Sunday, April 29, 2007

Shake Me in My Clinging...

Entry #24
10 April 2007
Work: Leslie Marmon Silko, The Man to Send Rain Clouds

I haven’t given this story a whole lot of thought yet. We read it in class (or rather, Dr. McCarthy read it to us), and I followed along with great interest. My heritage is Apache, and though this is a Pueblo tale, it’s the same part of the country. I imagine there are similarities (I don’t know. I have books, but I have no knowledge handed down to me.).
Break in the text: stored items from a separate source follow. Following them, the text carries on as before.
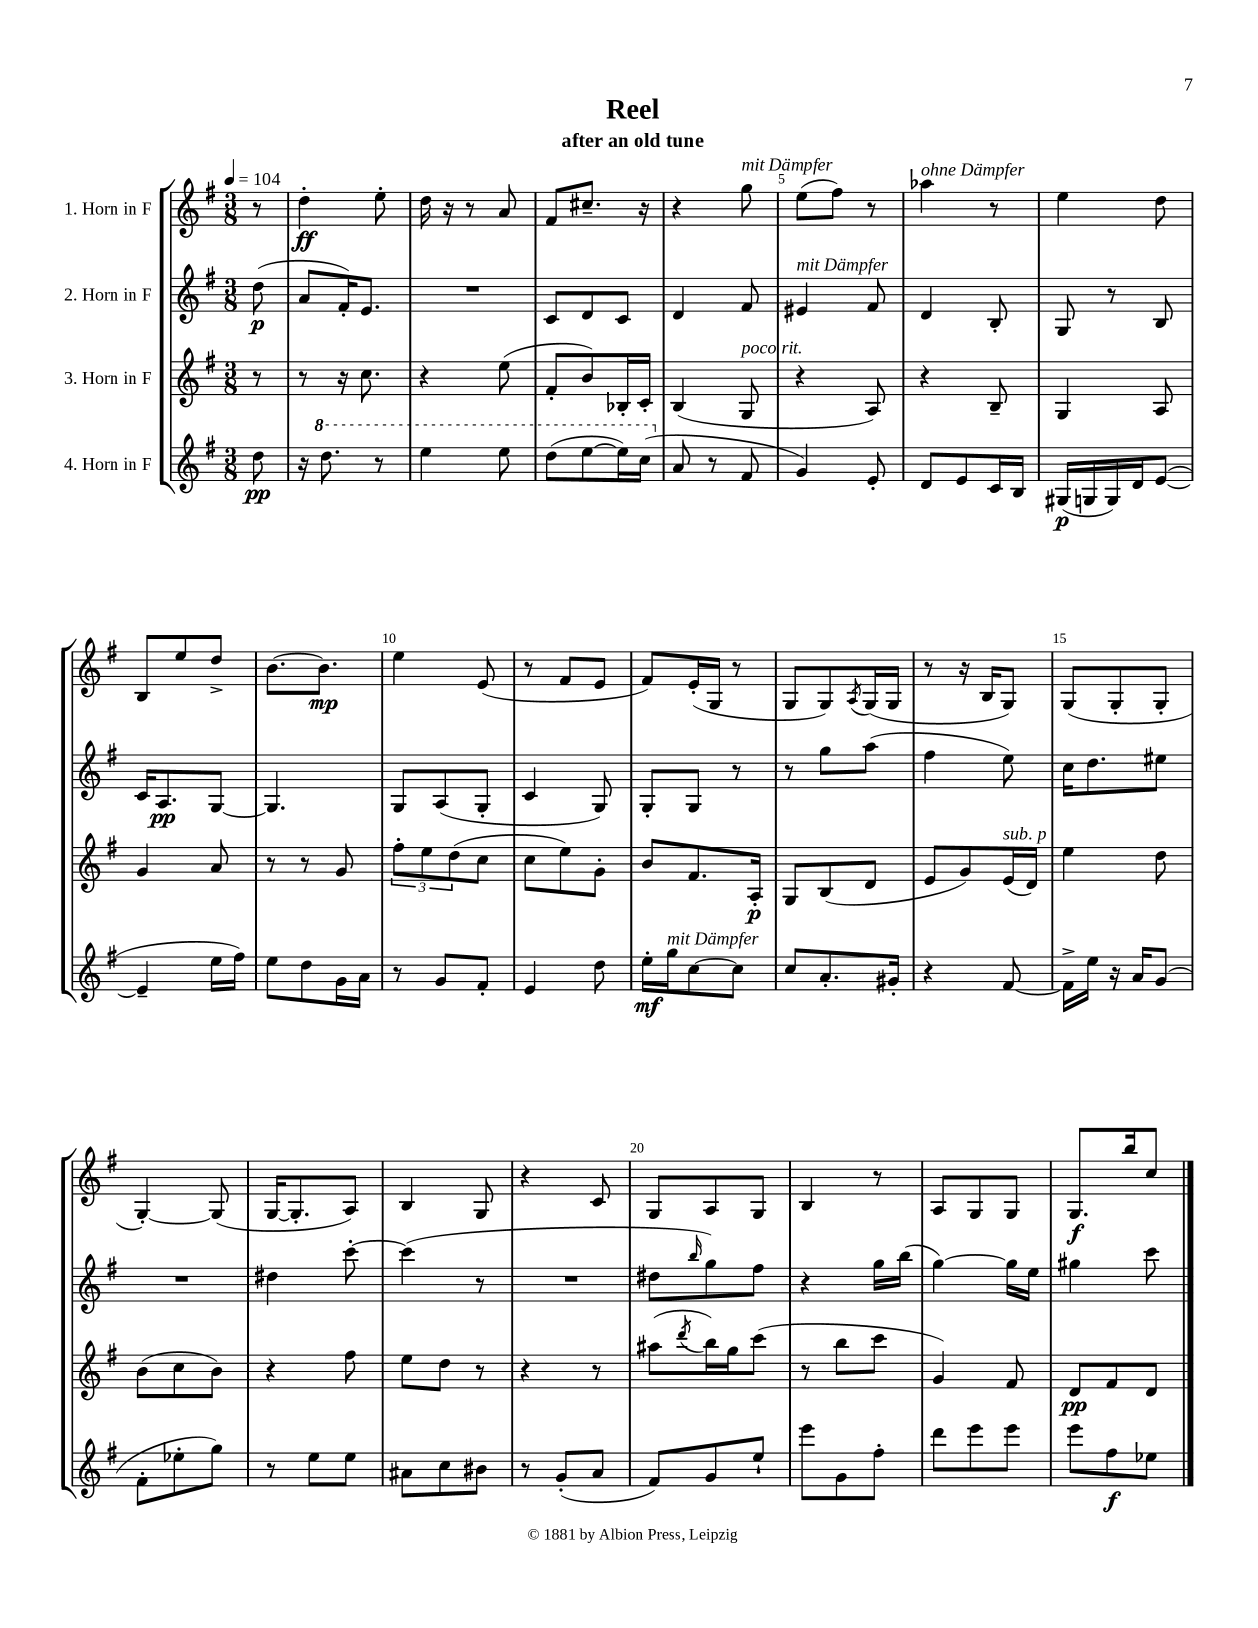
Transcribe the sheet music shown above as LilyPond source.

\header { title = "Reel" subtitle = "after an old tune" }
<<
\new StaffGroup <<
\new Staff = "s0" \with { instrumentName = "1. Horn in F" } {
    \clef treble \key g \major \numericTimeSignature \time 3/8 \partial 8 \tempo 4 = 104
    r8 |
    d''4-.\ff e''8-. |
    d''16 r16 r8 a'8 |
    fis'8 cis''8.-- r16 |
    r4 g''8^\markup { \italic "mit Dämpfer" } |
    e''8( fis''8) r8 |
    aes''4^\markup { \italic "ohne Dämpfer" } r8 |
    e''4 d''8 |
    b8 e''8 d''8-> |
    b'8.~ b'8.\mp |
    e''4 e'8( |
    r8 fis'8 e'8 |
    fis'8) e'16-.( g16 r8 |
    g8 g8) \acciaccatura { a8 } g16( g16 |
    r8 r16 b16 g8) |
    g8( g8-. g8-. |
    g4~-.) g8( |
    g16~ g8.-. a8) |
    b4 g8 |
    r4 c'8 |
    g8 a8 g8 |
    b4 r8 |
    a8 g8 g8 |
    g8.\f b''16 c''8 \bar "|." |
}
\new Staff = "s1" \with { instrumentName = "2. Horn in F" } {
    \clef treble \key g \major \numericTimeSignature \time 3/8 \partial 8
    d''8\p( |
    a'8 fis'16-.) e'8. |
    R4. |
    c'8 d'8 c'8 |
    d'4 fis'8 |
    eis'4^\markup { \italic "mit Dämpfer" } fis'8 |
    d'4 b8-. |
    g8 r8 b8 |
    c'16 a8.\pp g8~ |
    g4. |
    g8 a8( g8-. |
    c'4 g8) |
    g8-. g8 r8 |
    r8 g''8 a''8( |
    fis''4 e''8) |
    c''16 d''8. eis''8 |
    R4. |
    dis''4 c'''8~-. |
    c'''4( r8 |
    R4. |
    dis''8 \grace { b''16 } g''8) fis''8 |
    r4 g''16 b''16( |
    g''4~) g''16 e''16 |
    gis''4 c'''8 \bar "|." |
}
\new Staff = "s2" \with { instrumentName = "3. Horn in F" } {
    \clef treble \key g \major \numericTimeSignature \time 3/8 \partial 8
    r8 |
    r8 r16 c''8. |
    r4 e''8( |
    fis'8-. b'8) bes16-. c'16-. |
    b4( g8^\markup { \italic "poco rit." } |
    r4 a8) |
    r4 b8-- |
    g4 a8 |
    g'4 a'8 |
    r8 r8 g'8 |
    \tuplet 3/2 { fis''8-. e''8 d''8( } c''8 |
    c''8 e''8) g'8-. |
    b'8 fis'8. a16-.\p |
    g8 b8( d'8 |
    e'8 g'8) e'16^\markup { \italic "sub. p" }( d'16) |
    e''4 d''8 |
    b'8( c''8 b'8) |
    r4 fis''8 |
    e''8 d''8 r8 |
    r4 r8 |
    ais''8( \acciaccatura { d'''8 } b''16) g''16 c'''8( |
    r8 b''8 c'''8 |
    g'4) fis'8 |
    d'8\pp fis'8 d'8 \bar "|." |
}
\new Staff = "s3" \with { instrumentName = "4. Horn in F" } {
    \clef treble \key g \major \numericTimeSignature \time 3/8 \partial 8
    d''8\pp |
    r16 \ottava #1 d'''8. r8 |
    e'''4 e'''8 |
    d'''8( e'''8~ e'''16) c'''16( \ottava #0 |
    a'8 r8 fis'8 |
    g'4) e'8-. |
    d'8 e'8 c'16 b16 |
    gis16\p( g16 g16) d'16 e'8~( |
    e'4-- e''16 fis''16) |
    e''8 d''8 g'16 a'16 |
    r8 g'8 fis'8-. |
    e'4 d''8 |
    e''16-.\mf g''16^\markup { \italic "mit Dämpfer" } c''8~ c''8 |
    c''8 a'8.-. gis'16-. |
    r4 fis'8~ |
    fis'16-> e''16 r16 a'16 g'8( |
    fis'8-. ees''8-. g''8) |
    r8 e''8 e''8 |
    ais'8 c''8 bis'8 |
    r8 g'8-.( a'8 |
    fis'8) g'8 e''8-! |
    e'''8 g'8 fis''8-. |
    d'''8 e'''8 e'''8 |
    e'''8 fis''8\f ees''8 \bar "|." |
}
>>
>>
\layout { \context { \Score \override BarNumber.break-visibility = ##(#f #t #t) barNumberVisibility = #(every-nth-bar-number-visible 5) } }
The blending of old and new, with respect to each (even on the part of the priest, in the end) is beautiful, peaceful and open-minded. Inspiring, even. I think that one of the things illustrated in the story is how cooperation and tolerance of different beliefs can be handled. Most of what I know of religion, I’ve learned from J. Campbell (I’m sure that’s become clear), and when he talks about us “needing a new mythology,” I envision something of this sort: taking the best of each religion and blending it into something that embraces everyone. The utmost respect is shown for the priest, and though at first, he is rigid in the laws of his faith, he comes around, taught, perhaps by a people that may have been viewed as savage by one of a “higher order.” It shows that the teacher and the pupils are only different by a degree and that the status can shift at any time.

Also, the positive way in which a death is handled is very different than the clinging, mournful way that many other people (me included) handle the letting go of another human being. Incredible faith must be required to think and feel in this way. I’ve learned a lesson in it, though I thought I already knew it. I’m a firm believer in the positive things that can come out of the seemingly negative. The final shift is to stop thinking of things as seemingly negative.

My husband has a way of relating how he can (if he chooses) consider every day a great day. He uses this analogy:

“I am at my mother’s side as she’s taking her last breath. Now, I can say that this is a horrible day for me, that I’ve just lost someone I love dearly, and how can I consider the day to be a good one with this knowledge? However, on that very day, perhaps on a different floor of the hospital, a new mother is holding her newborn child. She is consumed by her joy. In light of this, I cannot pronounce this a bad day because I’ve suffered loss. The new mother has just received an incredible gift. For her, it is a great day, so if I stop taking things so personally, thinking of things happening to me, and instead, see them as just happening, then every day must be a great day.”

I think it’s a beautiful analogy. In my clumsy way of attempting to put words in his mouth, another might not see it that way, but I’m trying, I am really trying, to embrace it as such.

The Man to Send Rain Clouds is a beautiful example of this philosophy.